## Passage:
····················

Thursday 29 March 2018

Global Grazing

I’m sitting here at my kitchen table, having lunch and fiddling with our desk globe. 

It’s an elegant little globe, Portugese, deep Mediterranean blue, inlaid with semi-precious stones, delicately cut into the shapes of continents. The latitudinal and longitudinal lines crisscross the globe in gold.

I’m having Mexican- style guacamole on Sardinian flatbreads, and sipping homemade Italian sweet pepper soup. As I spin the globe around, I trace with my finger across the latitudinal lines from Central Italy across to Southern California, where I was raised. Rome and Los Angeles are on a par with each other, half a world away.

It’s a popular misconception that all Californian food is Mexican

As I’ve mentioned before, America is a big melting pot of cultures and tastes, and so my inspirations really come from all across the globe, Italy included. For example, a popular attraction in Southern California is Venice Beach, with it’s bridges, canals, and white sandy beach. It was inspired by Venice, Italy, with its long, sandy Lido.

I’ll be in Italy soon, writing to you from my grazing tour. My shopping list for the villa where we’re staying would not be out of place in an American supermarket, and as I look up in my food guides what produce to expect in the regions I’m visiting, the foods are just as familiar as in the Central Valley of California.

Once, when I was in a beach café in Positano, on the Amalfi coast, I was served an enormous bowl of fish stew, which was a speciality of the house. I was expecting my first child, and feeling a bit fragile. When the dish arrived, I was confronted by the heads of several fish, staring soulfully at me from their soupy grave.. THAT you wouldn’t see in California: fish heads!

····················

[Data items]
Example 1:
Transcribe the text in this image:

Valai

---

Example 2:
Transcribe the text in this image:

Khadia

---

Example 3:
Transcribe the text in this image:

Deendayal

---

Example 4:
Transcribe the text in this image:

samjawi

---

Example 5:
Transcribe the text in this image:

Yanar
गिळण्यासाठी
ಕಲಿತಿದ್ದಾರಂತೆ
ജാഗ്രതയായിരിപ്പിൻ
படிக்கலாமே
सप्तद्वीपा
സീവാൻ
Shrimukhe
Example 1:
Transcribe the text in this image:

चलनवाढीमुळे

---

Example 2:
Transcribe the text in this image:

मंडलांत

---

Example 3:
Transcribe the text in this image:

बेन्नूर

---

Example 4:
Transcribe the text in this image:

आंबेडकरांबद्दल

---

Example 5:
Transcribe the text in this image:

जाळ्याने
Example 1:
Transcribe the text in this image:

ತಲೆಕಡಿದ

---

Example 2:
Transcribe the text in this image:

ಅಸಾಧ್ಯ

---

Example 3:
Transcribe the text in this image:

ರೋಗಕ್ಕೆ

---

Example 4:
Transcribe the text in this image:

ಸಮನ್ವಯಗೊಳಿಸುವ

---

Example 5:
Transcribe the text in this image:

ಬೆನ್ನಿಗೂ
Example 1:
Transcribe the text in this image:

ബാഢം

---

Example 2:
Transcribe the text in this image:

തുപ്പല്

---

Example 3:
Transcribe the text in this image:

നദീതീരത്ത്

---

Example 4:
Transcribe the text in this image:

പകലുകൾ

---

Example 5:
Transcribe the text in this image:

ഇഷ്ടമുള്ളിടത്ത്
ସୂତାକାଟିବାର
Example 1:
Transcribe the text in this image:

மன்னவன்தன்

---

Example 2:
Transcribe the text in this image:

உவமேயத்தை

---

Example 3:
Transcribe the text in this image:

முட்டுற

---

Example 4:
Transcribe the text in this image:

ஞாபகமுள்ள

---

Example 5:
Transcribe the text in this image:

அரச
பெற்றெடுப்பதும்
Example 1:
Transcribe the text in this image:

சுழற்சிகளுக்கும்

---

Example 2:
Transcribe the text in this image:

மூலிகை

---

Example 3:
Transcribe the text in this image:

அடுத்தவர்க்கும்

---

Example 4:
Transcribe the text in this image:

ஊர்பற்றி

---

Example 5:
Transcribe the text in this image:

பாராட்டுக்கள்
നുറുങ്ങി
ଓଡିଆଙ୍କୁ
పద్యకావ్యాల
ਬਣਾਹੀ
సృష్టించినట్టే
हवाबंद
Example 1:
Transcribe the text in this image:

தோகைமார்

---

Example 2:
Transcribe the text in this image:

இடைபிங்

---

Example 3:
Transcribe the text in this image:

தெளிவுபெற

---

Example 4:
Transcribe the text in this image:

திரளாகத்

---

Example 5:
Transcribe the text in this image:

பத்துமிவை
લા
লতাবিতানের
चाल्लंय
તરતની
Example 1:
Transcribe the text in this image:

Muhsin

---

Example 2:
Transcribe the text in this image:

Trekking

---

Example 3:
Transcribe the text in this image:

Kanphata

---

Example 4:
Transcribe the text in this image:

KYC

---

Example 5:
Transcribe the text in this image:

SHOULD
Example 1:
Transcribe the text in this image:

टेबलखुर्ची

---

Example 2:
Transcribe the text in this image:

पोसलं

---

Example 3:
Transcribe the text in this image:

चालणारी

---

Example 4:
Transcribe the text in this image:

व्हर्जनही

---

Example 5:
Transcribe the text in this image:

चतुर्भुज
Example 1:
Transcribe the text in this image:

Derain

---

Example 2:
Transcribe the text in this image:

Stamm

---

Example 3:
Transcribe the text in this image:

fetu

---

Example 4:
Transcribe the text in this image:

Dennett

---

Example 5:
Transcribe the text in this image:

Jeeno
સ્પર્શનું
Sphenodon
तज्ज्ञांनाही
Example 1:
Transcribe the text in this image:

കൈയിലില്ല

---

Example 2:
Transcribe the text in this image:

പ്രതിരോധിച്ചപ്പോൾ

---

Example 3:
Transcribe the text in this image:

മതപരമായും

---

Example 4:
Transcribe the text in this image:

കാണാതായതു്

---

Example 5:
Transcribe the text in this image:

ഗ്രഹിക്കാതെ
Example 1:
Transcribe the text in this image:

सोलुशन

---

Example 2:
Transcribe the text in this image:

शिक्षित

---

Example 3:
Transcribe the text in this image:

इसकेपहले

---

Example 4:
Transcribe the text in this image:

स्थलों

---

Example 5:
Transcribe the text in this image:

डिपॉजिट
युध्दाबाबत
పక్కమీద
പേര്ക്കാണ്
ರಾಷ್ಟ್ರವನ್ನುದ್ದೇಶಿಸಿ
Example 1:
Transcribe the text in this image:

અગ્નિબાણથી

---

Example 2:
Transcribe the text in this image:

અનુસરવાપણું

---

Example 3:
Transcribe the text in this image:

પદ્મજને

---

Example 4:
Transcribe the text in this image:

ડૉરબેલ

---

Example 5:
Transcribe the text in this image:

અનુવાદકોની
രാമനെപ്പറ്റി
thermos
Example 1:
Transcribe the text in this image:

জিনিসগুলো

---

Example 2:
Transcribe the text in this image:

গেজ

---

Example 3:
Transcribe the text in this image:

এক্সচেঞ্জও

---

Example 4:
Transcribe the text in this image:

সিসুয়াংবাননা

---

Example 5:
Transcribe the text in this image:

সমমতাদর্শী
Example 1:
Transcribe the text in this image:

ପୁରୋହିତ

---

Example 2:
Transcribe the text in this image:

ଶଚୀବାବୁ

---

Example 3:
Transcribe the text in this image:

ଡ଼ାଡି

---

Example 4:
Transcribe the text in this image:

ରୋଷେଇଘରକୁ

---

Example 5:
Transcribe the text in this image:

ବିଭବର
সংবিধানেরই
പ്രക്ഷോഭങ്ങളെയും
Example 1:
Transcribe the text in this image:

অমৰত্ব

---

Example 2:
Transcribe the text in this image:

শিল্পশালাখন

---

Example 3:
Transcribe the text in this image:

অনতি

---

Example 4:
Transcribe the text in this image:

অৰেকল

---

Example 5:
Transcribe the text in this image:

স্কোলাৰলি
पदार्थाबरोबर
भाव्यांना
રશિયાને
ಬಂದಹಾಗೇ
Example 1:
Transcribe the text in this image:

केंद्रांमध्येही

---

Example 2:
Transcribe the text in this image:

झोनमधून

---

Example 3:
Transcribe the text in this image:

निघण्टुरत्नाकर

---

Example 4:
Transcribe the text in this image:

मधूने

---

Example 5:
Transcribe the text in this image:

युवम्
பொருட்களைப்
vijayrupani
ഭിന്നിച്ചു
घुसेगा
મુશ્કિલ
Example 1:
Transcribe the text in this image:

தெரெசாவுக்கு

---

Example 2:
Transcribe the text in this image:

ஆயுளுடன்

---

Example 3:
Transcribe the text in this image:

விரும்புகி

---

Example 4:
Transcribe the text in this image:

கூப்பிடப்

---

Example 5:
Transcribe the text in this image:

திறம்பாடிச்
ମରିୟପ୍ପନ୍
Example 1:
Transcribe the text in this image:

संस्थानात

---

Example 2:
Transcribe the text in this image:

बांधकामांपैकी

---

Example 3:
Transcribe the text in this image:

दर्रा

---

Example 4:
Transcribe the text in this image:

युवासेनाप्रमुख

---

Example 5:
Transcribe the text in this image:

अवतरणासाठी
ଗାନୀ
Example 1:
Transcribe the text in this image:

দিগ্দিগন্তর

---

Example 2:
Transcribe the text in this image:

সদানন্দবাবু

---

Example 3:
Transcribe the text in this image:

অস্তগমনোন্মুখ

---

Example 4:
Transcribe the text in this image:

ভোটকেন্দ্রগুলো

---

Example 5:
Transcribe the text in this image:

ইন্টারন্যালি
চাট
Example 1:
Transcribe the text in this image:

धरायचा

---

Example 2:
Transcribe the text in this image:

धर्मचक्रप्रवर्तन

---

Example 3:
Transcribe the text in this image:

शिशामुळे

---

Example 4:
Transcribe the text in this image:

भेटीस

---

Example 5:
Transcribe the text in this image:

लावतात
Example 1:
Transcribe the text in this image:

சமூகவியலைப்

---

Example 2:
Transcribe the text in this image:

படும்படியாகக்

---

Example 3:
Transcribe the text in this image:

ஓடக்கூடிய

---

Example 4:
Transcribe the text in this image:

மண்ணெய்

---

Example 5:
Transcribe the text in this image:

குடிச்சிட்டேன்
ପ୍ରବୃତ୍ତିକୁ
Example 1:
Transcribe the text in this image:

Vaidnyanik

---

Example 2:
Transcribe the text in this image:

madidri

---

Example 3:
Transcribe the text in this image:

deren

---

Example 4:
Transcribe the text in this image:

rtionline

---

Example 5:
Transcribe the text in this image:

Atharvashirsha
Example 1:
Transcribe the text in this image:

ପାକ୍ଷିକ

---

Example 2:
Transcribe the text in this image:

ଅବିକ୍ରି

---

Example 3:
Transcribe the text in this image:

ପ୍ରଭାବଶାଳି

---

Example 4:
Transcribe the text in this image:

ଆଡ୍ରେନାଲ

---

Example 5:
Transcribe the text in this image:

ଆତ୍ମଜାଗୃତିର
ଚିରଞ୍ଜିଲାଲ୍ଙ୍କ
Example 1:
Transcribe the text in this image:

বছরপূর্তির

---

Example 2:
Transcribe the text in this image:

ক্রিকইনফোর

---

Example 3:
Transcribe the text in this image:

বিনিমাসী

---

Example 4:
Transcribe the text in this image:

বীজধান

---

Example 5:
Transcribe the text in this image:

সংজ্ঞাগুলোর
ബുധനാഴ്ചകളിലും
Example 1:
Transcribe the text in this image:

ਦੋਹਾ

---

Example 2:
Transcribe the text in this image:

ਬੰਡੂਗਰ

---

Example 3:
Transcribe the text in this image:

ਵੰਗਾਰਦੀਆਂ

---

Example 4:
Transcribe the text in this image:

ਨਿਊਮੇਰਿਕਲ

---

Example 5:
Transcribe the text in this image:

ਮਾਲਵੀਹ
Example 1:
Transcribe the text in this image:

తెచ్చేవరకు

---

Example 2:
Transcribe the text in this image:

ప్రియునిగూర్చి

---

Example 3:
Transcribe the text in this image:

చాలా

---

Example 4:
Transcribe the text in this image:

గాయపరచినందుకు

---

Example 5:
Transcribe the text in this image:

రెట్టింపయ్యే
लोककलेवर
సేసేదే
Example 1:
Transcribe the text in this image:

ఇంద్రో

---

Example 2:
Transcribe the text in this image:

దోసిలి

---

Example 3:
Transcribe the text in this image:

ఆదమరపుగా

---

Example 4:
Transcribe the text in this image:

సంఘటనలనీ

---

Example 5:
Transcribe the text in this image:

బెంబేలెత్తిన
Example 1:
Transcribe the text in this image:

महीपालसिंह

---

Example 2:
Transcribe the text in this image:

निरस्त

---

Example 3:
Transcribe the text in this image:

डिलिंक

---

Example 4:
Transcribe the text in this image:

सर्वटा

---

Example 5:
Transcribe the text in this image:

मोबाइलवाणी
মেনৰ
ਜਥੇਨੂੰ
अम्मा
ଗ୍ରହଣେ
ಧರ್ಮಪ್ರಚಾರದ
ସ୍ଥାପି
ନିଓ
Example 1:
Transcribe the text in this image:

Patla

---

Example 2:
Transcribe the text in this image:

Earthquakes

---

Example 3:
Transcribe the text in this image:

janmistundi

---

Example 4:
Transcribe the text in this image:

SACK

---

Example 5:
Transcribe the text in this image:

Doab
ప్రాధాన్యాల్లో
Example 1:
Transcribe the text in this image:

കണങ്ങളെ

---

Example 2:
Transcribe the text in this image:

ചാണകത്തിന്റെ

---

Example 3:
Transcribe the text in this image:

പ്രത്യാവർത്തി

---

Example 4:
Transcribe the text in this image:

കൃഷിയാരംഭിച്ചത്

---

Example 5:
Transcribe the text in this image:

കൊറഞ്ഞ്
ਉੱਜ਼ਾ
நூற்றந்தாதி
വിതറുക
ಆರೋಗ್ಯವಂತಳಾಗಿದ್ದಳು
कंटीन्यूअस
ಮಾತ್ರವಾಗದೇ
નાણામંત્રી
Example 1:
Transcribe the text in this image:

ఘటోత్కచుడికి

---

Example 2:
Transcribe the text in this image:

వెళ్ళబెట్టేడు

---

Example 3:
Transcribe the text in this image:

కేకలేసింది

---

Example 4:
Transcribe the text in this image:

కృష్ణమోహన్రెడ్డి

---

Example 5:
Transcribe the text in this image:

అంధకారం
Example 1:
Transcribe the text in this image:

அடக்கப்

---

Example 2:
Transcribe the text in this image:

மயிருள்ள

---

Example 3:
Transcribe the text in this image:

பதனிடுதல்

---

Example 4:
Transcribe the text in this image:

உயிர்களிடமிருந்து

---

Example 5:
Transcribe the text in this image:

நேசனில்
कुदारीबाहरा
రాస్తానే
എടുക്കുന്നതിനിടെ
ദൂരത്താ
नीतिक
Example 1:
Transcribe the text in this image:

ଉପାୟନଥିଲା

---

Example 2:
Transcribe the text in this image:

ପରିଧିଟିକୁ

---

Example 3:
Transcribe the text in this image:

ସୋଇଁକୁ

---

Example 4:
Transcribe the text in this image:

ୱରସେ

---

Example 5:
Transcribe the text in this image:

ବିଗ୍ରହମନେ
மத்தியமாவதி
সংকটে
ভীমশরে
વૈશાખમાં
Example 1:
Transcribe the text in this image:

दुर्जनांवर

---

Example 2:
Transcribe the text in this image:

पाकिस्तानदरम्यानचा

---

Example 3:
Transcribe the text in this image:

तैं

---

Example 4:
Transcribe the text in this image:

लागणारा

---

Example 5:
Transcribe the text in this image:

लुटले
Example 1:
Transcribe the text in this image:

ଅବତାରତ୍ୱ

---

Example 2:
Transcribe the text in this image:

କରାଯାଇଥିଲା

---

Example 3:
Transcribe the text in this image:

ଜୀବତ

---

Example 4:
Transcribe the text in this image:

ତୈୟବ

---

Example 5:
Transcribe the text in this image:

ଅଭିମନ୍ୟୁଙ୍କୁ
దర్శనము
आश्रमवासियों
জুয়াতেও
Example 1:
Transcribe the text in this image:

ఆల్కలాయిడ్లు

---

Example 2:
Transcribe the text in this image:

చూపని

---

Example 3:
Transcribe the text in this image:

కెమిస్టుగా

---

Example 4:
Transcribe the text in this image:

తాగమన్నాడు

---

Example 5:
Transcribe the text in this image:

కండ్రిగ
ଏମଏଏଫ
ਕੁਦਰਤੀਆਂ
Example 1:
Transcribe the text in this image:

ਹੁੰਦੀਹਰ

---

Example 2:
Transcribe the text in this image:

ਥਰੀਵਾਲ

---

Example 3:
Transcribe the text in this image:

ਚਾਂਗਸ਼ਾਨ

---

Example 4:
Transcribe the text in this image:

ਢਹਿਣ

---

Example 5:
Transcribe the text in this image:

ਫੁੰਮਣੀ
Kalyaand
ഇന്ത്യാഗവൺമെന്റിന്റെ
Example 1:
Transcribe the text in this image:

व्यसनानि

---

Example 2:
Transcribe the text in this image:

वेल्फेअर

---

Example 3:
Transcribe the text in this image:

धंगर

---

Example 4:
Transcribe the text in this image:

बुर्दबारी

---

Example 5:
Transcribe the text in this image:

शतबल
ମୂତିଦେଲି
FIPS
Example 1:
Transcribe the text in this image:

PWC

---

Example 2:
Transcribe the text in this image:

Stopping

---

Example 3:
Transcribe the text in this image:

····················

## Jobs:
**1)** Render the rows as a Markdown table with the columns No. and Line, starting at the first line and ending at the line holding "சுழற்சிகளுக்கும்", both included, with blank lines skipped.
**2)** Carry the food post on from where it stops.

## Outputs for the tasks:
**1)**
| No. | Line |
|---|---|
| 1 | Example 1: |
| 2 | Transcribe the text in this image: |
| 3 | Valai |
| 4 | --- |
| 5 | Example 2: |
| 6 | Transcribe the text in this image: |
| 7 | Khadia |
| 8 | --- |
| 9 | Example 3: |
| 10 | Transcribe the text in this image: |
| 11 | Deendayal |
| 12 | --- |
| 13 | Example 4: |
| 14 | Transcribe the text in this image: |
| 15 | samjawi |
| 16 | --- |
| 17 | Example 5: |
| 18 | Transcribe the text in this image: |
| 19 | Yanar |
| 20 | गिळण्यासाठी |
| 21 | ಕಲಿತಿದ್ದಾರಂತೆ |
| 22 | ജാഗ്രതയായിരിപ്പിൻ |
| 23 | படிக்கலாமே |
| 24 | सप्तद्वीपा |
| 25 | സീവാൻ |
| 26 | Shrimukhe |
| 27 | Example 1: |
| 28 | Transcribe the text in this image: |
| 29 | चलनवाढीमुळे |
| 30 | --- |
| 31 | Example 2: |
| 32 | Transcribe the text in this image: |
| 33 | मंडलांत |
| 34 | --- |
| 35 | Example 3: |
| 36 | Transcribe the text in this image: |
| 37 | बेन्नूर |
| 38 | --- |
| 39 | Example 4: |
| 40 | Transcribe the text in this image: |
| 41 | आंबेडकरांबद्दल |
| 42 | --- |
| 43 | Example 5: |
| 44 | Transcribe the text in this image: |
| 45 | जाळ्याने |
| 46 | Example 1: |
| 47 | Transcribe the text in this image: |
| 48 | ತಲೆಕಡಿದ |
| 49 | --- |
| 50 | Example 2: |
| 51 | Transcribe the text in this image: |
| 52 | ಅಸಾಧ್ಯ |
| 53 | --- |
| 54 | Example 3: |
| 55 | Transcribe the text in this image: |
| 56 | ರೋಗಕ್ಕೆ |
| 57 | --- |
| 58 | Example 4: |
| 59 | Transcribe the text in this image: |
| 60 | ಸಮನ್ವಯಗೊಳಿಸುವ |
| 61 | --- |
| 62 | Example 5: |
| 63 | Transcribe the text in this image: |
| 64 | ಬೆನ್ನಿಗೂ |
| 65 | Example 1: |
| 66 | Transcribe the text in this image: |
| 67 | ബാഢം |
| 68 | --- |
| 69 | Example 2: |
| 70 | Transcribe the text in this image: |
| 71 | തുപ്പല് |
| 72 | --- |
| 73 | Example 3: |
| 74 | Transcribe the text in this image: |
| 75 | നദീതീരത്ത് |
| 76 | --- |
| 77 | Example 4: |
| 78 | Transcribe the text in this image: |
| 79 | പകലുകൾ |
| 80 | --- |
| 81 | Example 5: |
| 82 | Transcribe the text in this image: |
| 83 | ഇഷ്ടമുള്ളിടത്ത് |
| 84 | ସୂତାକାଟିବାର |
| 85 | Example 1: |
| 86 | Transcribe the text in this image: |
| 87 | மன்னவன்தன் |
| 88 | --- |
| 89 | Example 2: |
| 90 | Transcribe the text in this image: |
| 91 | உவமேயத்தை |
| 92 | --- |
| 93 | Example 3: |
| 94 | Transcribe the text in this image: |
| 95 | முட்டுற |
| 96 | --- |
| 97 | Example 4: |
| 98 | Transcribe the text in this image: |
| 99 | ஞாபகமுள்ள |
| 100 | --- |
| 101 | Example 5: |
| 102 | Transcribe the text in this image: |
| 103 | அரச |
| 104 | பெற்றெடுப்பதும் |
| 105 | Example 1: |
| 106 | Transcribe the text in this image: |
| 107 | சுழற்சிகளுக்கும் |

**2)**
Here, for you, my ’fusion’ soup recipe

To celebrate Spring and the sunny produce of Italy and California. It is a rich terracotta colour. A crumble of English, or Italian, blue cheese, would round it off perfectly. (Karen at Bloomfields greengrocers found some enormous, glossy, fabulous red and yellow sweet peppers for me.  Don’t use green peppers for this recipe; it’ll turn everything a vaguely khaki colour).The Sardinian flatbreads are from M&S: (Pane Carasatu from Giulio Bulloni)

SWEET PEPPER SOUP (serves 6)

4 large red, and yellow sweet peppers, cored, deseeded, and chopped roughly
2 medium plum tomatoes, cored and chopped roughly
1 stalk celery, trimmed and chopped roughly
2 cloves fresh garlic, diced
1/8 cup  vegetable stock powder ( I use Marigold brand organic Swiss vegetable bouillon)
¼ cup olive oil
Salt and pepper to taste

METHOD:

Sautee vegetables on a medium heat in the oil until soft, about 10 minutes.
Sprinkle over the stock powder and stir to combine.
Add about six cups boiling water and stir again. The amount of water used depends on the size of the vegetables you are using. Use your own judgement.
Simmer for 20 minutes.
Allow the soup to cool slightly, and then remove the solids from the soup with a slotted spoon, and process in a food processor, with a little of the cooking liquid, until all vegetables are pureed.
Return the puree to the saucepan with the soup, and simmer for another five minutes.
Season to taste with salt & pepper, and garnish with crumbled blue cheese if you wish
BUONA MANGIATA! (Good eating)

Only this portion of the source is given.